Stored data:
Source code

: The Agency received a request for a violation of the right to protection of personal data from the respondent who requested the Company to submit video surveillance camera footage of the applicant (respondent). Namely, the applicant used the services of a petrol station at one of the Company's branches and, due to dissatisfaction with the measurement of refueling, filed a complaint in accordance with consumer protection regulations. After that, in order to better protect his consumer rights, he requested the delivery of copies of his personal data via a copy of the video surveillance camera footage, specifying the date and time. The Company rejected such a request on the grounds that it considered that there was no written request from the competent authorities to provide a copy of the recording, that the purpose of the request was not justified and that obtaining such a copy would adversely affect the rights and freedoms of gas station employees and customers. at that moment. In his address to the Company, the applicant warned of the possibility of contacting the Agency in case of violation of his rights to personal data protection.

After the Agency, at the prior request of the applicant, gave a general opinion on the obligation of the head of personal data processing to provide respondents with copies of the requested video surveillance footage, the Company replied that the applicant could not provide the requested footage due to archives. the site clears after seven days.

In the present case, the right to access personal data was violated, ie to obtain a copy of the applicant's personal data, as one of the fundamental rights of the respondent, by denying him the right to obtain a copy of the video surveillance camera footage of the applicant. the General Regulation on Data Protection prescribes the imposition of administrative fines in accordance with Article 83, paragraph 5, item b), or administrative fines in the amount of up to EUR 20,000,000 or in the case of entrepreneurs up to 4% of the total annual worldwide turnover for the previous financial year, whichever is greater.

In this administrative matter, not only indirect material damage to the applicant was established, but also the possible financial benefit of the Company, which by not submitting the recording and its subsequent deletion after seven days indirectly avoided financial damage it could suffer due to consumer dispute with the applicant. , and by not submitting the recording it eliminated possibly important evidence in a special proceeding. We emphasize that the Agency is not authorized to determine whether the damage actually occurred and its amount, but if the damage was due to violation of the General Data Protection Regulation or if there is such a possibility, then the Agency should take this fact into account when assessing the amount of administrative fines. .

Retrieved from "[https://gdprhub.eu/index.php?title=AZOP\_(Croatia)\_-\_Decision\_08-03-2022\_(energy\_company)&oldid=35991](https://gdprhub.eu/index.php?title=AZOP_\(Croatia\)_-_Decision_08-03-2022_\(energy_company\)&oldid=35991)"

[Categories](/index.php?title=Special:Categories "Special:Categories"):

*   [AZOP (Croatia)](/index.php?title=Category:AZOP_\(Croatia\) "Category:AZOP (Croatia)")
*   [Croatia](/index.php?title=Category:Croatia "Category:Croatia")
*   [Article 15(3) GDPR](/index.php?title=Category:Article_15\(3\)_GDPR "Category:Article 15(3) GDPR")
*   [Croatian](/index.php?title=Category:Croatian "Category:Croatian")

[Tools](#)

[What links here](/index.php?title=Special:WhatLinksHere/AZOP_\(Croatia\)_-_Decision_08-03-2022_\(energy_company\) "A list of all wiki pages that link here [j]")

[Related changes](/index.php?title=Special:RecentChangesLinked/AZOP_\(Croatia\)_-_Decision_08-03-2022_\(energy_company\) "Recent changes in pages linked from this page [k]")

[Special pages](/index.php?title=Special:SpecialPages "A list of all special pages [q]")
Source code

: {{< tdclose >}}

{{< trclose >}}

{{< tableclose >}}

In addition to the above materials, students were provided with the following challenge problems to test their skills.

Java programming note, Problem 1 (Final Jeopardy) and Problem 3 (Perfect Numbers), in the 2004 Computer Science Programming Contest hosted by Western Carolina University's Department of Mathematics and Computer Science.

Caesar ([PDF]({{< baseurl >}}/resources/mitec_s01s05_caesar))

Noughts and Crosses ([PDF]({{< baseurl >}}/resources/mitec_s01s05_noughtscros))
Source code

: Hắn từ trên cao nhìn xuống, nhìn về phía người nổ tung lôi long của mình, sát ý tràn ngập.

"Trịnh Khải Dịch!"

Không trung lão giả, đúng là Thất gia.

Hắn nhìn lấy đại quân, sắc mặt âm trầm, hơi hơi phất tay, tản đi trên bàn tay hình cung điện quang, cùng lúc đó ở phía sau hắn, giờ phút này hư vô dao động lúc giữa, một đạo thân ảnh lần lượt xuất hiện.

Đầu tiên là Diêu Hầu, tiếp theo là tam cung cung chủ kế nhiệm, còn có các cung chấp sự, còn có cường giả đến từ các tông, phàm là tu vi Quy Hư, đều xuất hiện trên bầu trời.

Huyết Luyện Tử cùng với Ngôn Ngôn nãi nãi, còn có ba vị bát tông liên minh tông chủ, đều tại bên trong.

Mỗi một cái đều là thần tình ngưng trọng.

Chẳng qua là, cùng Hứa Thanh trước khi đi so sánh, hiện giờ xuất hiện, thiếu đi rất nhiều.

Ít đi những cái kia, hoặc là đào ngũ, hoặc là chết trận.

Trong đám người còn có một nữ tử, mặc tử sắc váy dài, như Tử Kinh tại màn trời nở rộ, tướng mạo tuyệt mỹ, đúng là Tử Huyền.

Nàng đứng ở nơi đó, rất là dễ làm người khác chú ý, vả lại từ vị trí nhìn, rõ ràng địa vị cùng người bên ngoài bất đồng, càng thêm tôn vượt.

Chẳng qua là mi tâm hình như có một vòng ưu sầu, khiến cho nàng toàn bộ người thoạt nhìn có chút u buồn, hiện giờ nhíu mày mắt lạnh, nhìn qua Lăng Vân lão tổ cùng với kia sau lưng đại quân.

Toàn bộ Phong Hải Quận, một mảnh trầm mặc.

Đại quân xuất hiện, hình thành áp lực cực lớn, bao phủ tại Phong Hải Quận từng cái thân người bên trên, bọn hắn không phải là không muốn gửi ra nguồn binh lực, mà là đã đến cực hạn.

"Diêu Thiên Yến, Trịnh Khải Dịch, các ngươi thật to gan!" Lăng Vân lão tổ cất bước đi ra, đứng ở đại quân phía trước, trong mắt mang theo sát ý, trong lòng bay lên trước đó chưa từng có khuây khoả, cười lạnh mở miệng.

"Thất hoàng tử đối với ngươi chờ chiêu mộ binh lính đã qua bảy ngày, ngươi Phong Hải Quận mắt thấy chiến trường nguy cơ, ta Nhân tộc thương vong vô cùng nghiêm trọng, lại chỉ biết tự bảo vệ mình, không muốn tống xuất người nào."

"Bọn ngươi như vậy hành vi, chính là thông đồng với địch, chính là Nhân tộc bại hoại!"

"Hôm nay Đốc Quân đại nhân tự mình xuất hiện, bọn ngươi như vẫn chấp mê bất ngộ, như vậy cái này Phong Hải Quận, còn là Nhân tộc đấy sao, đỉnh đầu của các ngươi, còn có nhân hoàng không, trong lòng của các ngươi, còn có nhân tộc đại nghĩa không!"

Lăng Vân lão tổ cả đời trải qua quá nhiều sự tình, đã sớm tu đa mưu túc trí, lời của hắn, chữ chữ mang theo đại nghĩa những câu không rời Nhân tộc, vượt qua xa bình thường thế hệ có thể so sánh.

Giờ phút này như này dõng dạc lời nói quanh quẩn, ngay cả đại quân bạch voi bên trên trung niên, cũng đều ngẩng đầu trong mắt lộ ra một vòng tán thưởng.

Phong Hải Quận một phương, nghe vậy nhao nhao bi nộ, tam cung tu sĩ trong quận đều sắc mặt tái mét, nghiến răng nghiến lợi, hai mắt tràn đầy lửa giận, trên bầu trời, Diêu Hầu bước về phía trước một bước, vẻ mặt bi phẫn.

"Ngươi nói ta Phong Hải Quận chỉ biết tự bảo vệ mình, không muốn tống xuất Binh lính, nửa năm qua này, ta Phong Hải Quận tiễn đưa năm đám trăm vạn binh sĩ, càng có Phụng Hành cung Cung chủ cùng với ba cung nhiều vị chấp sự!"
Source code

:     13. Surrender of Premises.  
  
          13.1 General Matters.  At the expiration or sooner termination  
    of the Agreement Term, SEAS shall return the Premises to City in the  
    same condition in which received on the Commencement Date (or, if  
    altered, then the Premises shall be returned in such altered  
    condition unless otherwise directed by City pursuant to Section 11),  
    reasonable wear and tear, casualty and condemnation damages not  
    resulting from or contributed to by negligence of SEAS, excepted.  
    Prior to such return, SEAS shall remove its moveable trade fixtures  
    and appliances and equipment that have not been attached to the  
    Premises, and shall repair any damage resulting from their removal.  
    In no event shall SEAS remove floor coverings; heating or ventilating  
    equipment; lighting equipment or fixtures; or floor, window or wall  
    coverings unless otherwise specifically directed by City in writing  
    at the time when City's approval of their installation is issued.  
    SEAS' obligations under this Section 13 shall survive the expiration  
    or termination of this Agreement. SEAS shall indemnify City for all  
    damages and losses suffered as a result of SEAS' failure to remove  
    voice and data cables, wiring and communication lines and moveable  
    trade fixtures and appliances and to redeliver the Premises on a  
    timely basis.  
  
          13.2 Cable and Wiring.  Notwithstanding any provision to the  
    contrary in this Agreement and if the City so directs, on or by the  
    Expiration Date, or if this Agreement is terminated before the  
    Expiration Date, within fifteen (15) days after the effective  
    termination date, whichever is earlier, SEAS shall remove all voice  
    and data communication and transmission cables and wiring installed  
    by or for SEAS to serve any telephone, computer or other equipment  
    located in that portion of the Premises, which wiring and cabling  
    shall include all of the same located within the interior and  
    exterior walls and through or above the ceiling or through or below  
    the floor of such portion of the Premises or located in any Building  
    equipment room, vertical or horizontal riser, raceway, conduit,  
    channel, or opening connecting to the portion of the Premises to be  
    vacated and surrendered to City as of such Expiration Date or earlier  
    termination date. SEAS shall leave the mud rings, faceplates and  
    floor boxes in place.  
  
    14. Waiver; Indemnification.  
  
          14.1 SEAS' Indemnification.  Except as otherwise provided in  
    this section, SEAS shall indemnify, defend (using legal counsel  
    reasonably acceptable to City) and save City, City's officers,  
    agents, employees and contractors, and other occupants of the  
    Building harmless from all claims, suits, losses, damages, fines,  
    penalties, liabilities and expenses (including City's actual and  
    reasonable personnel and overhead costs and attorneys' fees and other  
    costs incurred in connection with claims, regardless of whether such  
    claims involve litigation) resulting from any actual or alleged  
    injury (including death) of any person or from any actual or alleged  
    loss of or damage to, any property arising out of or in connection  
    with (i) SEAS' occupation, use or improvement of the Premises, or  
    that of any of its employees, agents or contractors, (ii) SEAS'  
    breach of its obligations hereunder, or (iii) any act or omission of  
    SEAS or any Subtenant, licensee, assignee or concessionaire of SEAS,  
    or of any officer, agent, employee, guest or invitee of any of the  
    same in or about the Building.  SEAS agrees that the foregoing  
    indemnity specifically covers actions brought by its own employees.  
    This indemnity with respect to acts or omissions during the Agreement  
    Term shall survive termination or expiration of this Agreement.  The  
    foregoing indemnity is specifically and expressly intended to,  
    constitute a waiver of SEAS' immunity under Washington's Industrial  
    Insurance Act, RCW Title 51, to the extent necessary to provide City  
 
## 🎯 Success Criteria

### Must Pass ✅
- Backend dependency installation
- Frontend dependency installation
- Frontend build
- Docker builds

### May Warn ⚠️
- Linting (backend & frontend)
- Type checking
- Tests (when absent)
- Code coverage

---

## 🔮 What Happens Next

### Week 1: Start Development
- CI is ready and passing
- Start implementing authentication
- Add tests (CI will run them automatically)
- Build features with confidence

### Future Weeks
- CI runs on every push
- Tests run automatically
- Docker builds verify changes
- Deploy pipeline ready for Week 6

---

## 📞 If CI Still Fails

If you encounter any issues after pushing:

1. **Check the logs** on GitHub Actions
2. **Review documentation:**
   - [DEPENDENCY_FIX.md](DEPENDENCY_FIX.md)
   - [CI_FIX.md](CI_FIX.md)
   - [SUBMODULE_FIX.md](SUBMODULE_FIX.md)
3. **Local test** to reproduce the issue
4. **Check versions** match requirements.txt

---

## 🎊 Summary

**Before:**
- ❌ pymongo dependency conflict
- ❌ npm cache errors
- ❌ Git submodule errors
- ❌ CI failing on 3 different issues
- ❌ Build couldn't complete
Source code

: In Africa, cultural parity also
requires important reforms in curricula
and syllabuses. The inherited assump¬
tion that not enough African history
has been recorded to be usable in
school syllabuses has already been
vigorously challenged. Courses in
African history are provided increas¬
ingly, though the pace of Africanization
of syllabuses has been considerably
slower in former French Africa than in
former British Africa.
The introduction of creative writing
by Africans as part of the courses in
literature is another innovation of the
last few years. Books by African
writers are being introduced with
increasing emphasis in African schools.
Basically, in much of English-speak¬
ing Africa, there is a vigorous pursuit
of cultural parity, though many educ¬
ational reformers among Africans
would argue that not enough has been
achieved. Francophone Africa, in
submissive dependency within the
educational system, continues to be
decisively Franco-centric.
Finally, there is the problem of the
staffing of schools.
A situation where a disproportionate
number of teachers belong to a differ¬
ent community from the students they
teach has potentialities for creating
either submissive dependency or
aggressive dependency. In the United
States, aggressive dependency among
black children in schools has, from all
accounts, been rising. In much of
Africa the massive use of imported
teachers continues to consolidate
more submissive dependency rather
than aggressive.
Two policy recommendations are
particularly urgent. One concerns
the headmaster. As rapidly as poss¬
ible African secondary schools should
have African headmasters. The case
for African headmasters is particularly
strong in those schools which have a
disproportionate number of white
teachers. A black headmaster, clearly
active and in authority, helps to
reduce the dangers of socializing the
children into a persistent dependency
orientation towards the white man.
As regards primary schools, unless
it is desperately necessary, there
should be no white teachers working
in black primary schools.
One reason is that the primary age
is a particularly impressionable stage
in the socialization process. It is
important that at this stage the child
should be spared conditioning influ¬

● PROBLEM DESCRIPTION
Lay out the lines from the one containing "Đầu tiên là" through the one containing "Trong đám người" as a Markdown table with the columns Row and Text, omitting blank lines.

● ANSWER BOX
| Row | Text |
|---|---|
| 1 | Đầu tiên là Diêu Hầu, tiếp theo là tam cung cung chủ kế nhiệm, còn có các cung chấp sự, còn có cường giả đến từ các tông, phàm là tu vi Quy Hư, đều xuất hiện trên bầu trời. |
| 2 | Huyết Luyện Tử cùng với Ngôn Ngôn nãi nãi, còn có ba vị bát tông liên minh tông chủ, đều tại bên trong. |
| 3 | Mỗi một cái đều là thần tình ngưng trọng. |
| 4 | Chẳng qua là, cùng Hứa Thanh trước khi đi so sánh, hiện giờ xuất hiện, thiếu đi rất nhiều. |
| 5 | Ít đi những cái kia, hoặc là đào ngũ, hoặc là chết trận. |
| 6 | Trong đám người còn có một nữ tử, mặc tử sắc váy dài, như Tử Kinh tại màn trời nở rộ, tướng mạo tuyệt mỹ, đúng là Tử Huyền. |